How Ireland beat the All Blacks and England

Ireland brilliantly beat Rugby powerhouses New Zealand and England over the last six months. Both teams were undefeated for 18 games before meeting Ireland. Making the scale of the Irish victories enormous.

It’s a credit to the Irish team, and the coach Schmidt who devised shrewd game plans to beat the All Whites (13-9) and All Blacks (40-29).

Ireland played their fast and high-pressure style in both games. They brilliantly adapted to their opposition by outplaying the All Blacks with defense and overcoming the English with an offensive approach.

The four pillars of Irelands gameplay

  1. Domination of the set piece with meticulous scrums and line-outs.
  2. Being patient in phase play to wait for the right moment to strike in either defense or offensive situations.
  3. A high-pressure defense that forces mistakes and slow delivery through fast line speed. And don’t forget their effective ‘choke’ tackle.
  4. Multi-dimensional kicking and passing options executed in the offensive.

Now let’s see how they adapted their style of play to target All Black weakness.

Ireland versus All Blacks

image (6)
5 key stats from Ireland v New Zealand

Tactic # 1: Field Position

The Irish know that the All Blacks are the high scoring super power of rugby. So they chose to force the All Blacks to play from their half.

The Irish employed a deadly accurate kicking game that turned the All Blacks around and created pressure to exit the ball from the New Zealand half of the pitch.

The Irish kicked 29 times in the game. More than double that of the All Blacks who only kicked 13 times.

Ireland Box Kick
Ireland Box Kick NZ leads to try

Tactic # 2: High Pressure & Blitz Defense

Ireland tackled their hearts out. 137 tackles in the game, versus 97 for New Zealand. The combination of fast line speed, choke tackles, and high pressure forced The All Blacks to concede 17 turnovers and 12 penalties.

Ireland v NewZealand   Full Match HD   Match Of the Year
Line speed and Choke Tackle force the turnover

Tactic # 3 Target Missing Locks in line

Ireland emphasized their lineup set piece. The All Blacks were missing several key Locks due to injury. As a result, the All Blacks had a weak line out win rate of 80%. When the All Blacks won a few weeks later against Ireland, they had a win rate of 100% for line outs.
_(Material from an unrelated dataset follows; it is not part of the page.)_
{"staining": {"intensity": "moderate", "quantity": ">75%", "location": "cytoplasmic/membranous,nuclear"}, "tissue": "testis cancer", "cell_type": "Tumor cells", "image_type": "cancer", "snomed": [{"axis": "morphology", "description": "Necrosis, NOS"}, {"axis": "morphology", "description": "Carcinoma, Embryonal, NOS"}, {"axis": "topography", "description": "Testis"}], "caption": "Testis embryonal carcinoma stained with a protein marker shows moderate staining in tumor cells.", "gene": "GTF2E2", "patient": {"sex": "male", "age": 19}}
Tactic # 4 Outscore the All Blacks

All day long Ireland attacked. In three separate occasions, they opted for the Penalty Kick to touch rather than taking the Goal Kick. They finished with a five to four try advantage and converted the penalties to sustain the pressure.

Ireland versus England

image (7)
Five key stats from Ireland v England

Tactic # 1 Run The Ball

Ireland take control

Very different from their New Zealand strategy, the Irish ran at the English. The Irish tactic of controlling the game was achieved by maintaining possession of the ball. They had almost double the possession and territory than England. This prevented England from employing their usual structured box kicking game. Stuck in their own half, the English looked tired and lost for options in attack.

Tactic # 2 Slow Down the Play

Green Wall: 3 Irish entangle 4 English into a slow ruck. A line of defense awaits.
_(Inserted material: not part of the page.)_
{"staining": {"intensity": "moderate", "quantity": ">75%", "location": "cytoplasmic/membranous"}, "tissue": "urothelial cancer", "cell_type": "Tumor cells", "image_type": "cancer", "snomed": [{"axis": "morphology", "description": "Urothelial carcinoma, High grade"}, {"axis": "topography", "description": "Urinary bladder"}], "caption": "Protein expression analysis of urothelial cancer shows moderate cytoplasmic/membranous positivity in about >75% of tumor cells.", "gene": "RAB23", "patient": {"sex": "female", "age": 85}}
With ball-in-hand Ireland were in no rush in the attack. They meticulously set up their plays where they would tirelessly and patiently wait for the right field position and team organization before executing their planned attack patterns.

In defense, the slow-down was at work too. The Irish effectively slowed the English in the attack. This prevented the English from having fast ball delivery to exploit advantages. The Irish, with their intense man-on-man tackling, reluctantly committed defenders. Every defense setup had well structured 10,20,30 channels adjacent to the ruck.

Tactic # 3 Targeting Scrum and Fly Halves

Double the pressure on a Ford kick

Ford and Youngs are small players. While they are naturally good when their forward pack is in control, they look questionable when under pressure and on the back foot. In attack, they were both under high pressure. Youngs could make few yards running, and Ford’s kicking was poor.

Defensively they were targeted by the Irish, and Youngs missed two tackles as a result. Ford didn’t help with poor kicking – even kicking out on the full on one occasion.


Ireland has a tenth of the Ruby players of England. Yet, with the enormous pressure created in defense and tireless continuity with the ball in attack, Ireland achieved a signature victory in Dublin.

Earlier in Chicago, they completely outsmarted the All Blacks for another record ending victory. The All Blacks were literally stuck in the wrong half of the pitch.

The common factor in both games was Ireland prevented the two greatest Rugby teams from playing their preferred style of Rugby. A remarkable achievement.